To avoid cases like these, it’s standard practice to follow pre-set rules like the PRISMA guidelines, which include ways to show readers exactly what the criteria are for having studies be part of the review. Using figures like these help show how many papers were initially identified as being relevant to your topic, why they were screened out, and how many papers ended up being looked at in the review. 

For demonstration purposes, a typical figure used in meta-analyses showing how authors narrow their search. (Nature)

The Cass Review looked at seven systematic reviews and even did some of their own original research, making it SEEM pretty thorough. But as the critique points out, the Cass Review was incredibly ambiguous as to how these 7 studies were chosen, a lack of transparency that’s unusual for reviews like these and goes against PRISMA guidelines. 

You can easily use my trick from before and find dozens of papers showing that gender affirming care overall improves trans people’s quality of life. But these papers are suspiciously absent from the Cass Review! For example, the preprint finds that the Cass Review excluded 48% of studies for puberty blockers, and 36% of studies on hormone therapy, making it almost as bad as that made-up, hyper-exaggerated climate change example I gave before. Translation: they extensively prove that the Cass Review was cherry-picking. 

The Cass Review even comes to false conclusions about the already-heavily-based papers it’s trying to cite. To quote the critique directly….

…in the review on hormone replacement therapy, the authors argue that no conclusions can be drawn regarding any relationships between HRT and psychological health. However, this minimizes their own data. One study showed an improvement in gender dysphoria, one showed an improvement in body satisfaction, four studies showed an improvement in depression-related outcomes, three studies showed an improvement in anxiety-related outcomes, and three studies showed a decrease in suicidality/self-harm related outcomes. (Noone, et al.)

The critique goes into other issues too, like the fact that the Cass Review holds up randomized controlled trials as the “gold standard” for scientific studies. This might be the standards in other fields might be the case, but this ignores the fact that these are exceptionally rare—and even inappropriate—for studying hormone replacement therapy. First of all, there are the questionable ethics involved in giving cis people hormones they don’t want and NOT giving trans people the hormones that they need. And of course, it’s nigh impossible for participants to stay double-blind in a study where they start growing beard hair, breast tissue, or other effects of consuming opposite-sex hormones!

You can read the full preprint for more details, but basically, the Cass Review didn’t show their work, and got the wrong answer anyway.

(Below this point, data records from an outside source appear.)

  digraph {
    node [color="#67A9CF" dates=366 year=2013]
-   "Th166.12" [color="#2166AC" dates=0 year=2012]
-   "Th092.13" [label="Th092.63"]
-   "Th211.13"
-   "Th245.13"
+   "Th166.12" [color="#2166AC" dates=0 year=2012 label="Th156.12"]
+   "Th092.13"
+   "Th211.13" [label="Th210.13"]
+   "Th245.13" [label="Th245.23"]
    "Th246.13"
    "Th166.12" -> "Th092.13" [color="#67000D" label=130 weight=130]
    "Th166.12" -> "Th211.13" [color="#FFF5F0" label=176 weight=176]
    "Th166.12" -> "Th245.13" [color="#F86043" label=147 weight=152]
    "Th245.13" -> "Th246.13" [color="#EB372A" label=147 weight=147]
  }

D-minus! 

Obviously, that’s not stopping groups like the Alliance Defending Freedom from using it as further justification for their anti-trans laws. Previous authors have also found that Dr. Hillary Cass and other authors of the Cass Review worked closely with the Society for Evidence-Based Gender Medicine, the transphobic group who helped orchestrate the hundreds of anti-trans bills we’re seeing now. Scientific publications like the Cass Review give anti-trans laws an air of legitimacy, which is why I’m glad that other scientists are stepping up to call it out. 

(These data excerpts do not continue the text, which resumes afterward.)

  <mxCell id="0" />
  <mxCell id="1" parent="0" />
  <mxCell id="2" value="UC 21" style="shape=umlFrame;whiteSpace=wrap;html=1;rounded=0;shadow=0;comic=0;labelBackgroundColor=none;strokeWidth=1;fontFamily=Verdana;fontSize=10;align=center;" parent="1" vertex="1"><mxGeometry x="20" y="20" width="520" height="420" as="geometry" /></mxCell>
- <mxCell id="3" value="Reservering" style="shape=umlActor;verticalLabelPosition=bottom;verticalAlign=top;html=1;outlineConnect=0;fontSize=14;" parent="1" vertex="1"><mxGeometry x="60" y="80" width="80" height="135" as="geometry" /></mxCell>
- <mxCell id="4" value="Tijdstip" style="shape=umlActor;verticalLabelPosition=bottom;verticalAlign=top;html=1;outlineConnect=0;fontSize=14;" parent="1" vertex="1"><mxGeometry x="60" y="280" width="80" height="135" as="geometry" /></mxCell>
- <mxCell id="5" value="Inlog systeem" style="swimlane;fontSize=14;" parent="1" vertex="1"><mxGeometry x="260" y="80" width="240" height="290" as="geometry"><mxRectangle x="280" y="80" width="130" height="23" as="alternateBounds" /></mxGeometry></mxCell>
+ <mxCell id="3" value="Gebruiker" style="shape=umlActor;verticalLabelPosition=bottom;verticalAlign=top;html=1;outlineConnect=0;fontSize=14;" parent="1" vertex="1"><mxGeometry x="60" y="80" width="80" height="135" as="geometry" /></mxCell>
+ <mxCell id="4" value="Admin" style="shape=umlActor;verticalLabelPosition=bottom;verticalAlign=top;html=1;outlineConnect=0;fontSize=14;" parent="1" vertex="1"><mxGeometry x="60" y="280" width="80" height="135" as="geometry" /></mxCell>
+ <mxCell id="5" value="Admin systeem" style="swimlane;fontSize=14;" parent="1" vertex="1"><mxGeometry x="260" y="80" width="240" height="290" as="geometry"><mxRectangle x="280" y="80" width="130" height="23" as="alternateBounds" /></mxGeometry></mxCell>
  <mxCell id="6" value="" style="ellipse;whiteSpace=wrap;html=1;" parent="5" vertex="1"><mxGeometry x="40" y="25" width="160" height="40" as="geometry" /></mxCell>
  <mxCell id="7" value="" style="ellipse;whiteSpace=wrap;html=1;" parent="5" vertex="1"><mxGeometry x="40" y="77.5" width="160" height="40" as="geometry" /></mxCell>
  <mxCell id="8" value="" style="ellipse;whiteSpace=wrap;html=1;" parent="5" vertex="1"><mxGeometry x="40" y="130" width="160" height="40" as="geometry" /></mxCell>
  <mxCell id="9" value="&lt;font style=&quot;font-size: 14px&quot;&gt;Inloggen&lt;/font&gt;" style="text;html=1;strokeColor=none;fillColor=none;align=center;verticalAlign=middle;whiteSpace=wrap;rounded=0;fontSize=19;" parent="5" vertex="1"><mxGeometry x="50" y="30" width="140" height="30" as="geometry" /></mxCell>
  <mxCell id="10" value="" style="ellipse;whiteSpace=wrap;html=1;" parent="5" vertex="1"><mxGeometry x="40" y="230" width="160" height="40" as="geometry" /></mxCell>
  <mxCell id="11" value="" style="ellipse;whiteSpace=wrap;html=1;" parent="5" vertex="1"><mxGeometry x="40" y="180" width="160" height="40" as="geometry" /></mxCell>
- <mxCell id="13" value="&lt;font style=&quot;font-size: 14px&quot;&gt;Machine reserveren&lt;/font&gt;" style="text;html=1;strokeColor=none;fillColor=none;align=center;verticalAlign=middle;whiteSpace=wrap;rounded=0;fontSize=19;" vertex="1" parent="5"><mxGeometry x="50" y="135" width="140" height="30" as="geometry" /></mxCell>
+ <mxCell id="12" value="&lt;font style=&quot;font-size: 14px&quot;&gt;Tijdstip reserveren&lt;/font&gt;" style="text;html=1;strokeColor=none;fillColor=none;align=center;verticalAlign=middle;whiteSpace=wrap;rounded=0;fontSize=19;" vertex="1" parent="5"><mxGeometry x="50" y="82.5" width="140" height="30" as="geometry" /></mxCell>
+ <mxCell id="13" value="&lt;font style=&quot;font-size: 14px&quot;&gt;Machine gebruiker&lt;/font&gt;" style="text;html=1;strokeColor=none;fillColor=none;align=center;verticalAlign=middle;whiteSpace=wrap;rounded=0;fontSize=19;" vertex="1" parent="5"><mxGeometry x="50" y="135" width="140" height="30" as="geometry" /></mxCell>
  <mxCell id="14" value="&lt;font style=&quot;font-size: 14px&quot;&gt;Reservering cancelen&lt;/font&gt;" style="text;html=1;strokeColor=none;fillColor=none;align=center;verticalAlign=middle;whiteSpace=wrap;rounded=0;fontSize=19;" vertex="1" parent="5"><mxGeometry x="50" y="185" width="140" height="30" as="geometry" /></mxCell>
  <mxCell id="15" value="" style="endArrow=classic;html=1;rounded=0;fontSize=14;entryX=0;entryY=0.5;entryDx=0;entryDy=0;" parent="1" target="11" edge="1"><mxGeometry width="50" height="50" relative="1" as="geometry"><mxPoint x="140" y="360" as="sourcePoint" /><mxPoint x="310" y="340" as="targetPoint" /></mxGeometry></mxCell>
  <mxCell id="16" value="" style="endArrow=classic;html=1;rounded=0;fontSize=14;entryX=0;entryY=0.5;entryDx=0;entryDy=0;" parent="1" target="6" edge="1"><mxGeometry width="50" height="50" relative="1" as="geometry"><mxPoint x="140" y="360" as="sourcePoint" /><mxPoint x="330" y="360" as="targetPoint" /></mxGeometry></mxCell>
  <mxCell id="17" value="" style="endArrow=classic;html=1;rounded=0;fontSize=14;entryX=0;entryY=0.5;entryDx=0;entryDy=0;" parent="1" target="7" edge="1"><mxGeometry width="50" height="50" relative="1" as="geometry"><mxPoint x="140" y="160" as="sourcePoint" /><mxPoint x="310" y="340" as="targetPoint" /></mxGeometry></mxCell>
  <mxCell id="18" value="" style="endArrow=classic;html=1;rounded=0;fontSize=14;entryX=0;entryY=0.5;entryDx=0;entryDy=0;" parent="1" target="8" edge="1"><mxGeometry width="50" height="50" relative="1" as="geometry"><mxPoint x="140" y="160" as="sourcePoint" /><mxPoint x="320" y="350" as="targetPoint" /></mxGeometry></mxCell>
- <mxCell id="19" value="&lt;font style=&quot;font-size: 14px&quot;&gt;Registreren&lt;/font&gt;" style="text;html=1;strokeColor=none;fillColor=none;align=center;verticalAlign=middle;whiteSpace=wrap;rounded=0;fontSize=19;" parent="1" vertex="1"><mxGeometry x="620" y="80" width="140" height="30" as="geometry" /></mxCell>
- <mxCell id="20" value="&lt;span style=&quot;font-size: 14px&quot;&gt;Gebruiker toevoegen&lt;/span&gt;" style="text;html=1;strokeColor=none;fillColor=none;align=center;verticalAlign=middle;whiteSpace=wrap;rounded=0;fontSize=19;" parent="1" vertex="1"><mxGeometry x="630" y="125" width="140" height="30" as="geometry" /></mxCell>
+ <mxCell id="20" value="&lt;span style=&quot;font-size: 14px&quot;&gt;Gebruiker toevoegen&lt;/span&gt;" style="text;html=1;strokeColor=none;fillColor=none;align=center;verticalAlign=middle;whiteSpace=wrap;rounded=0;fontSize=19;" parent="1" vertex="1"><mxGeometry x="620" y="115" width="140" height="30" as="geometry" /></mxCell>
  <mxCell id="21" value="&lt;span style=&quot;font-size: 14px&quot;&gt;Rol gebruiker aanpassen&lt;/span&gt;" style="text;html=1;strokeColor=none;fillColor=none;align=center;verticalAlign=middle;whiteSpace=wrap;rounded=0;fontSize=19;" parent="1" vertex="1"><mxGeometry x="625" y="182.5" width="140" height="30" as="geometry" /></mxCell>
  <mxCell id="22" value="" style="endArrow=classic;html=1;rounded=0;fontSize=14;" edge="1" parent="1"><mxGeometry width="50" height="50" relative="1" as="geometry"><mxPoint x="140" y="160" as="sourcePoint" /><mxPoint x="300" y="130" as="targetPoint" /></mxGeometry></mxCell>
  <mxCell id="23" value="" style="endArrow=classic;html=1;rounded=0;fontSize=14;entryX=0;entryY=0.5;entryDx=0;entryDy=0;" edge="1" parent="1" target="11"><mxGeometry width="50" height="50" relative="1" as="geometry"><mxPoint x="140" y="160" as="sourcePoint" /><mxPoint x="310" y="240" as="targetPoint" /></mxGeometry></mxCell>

Let this be a lesson in scientific literacy; just because one paper says something that confirms your biases, that doesn’t mean it’s true. Looking at meta-analyses, even multiple meta-analyses, can present a much better picture. And even then, the methodologies can be questionable, so we should always stay skeptical. 

Finally, you don’t need a PhD to simply believe trans people when they tell you who they are and what their needs are. You could just listen to the dozens of medical organizations who already support gender-affirming care. In fact, just today as I’m writing this, yet another international organization—The Royal Australian and New Zealand College of Psychiatrists—rejected the Cass Review’s conclusions. If every trans person and every cisgender expert says one thing, and every cisgender non-expert you meet says another, perhaps it’s worth listening to the former.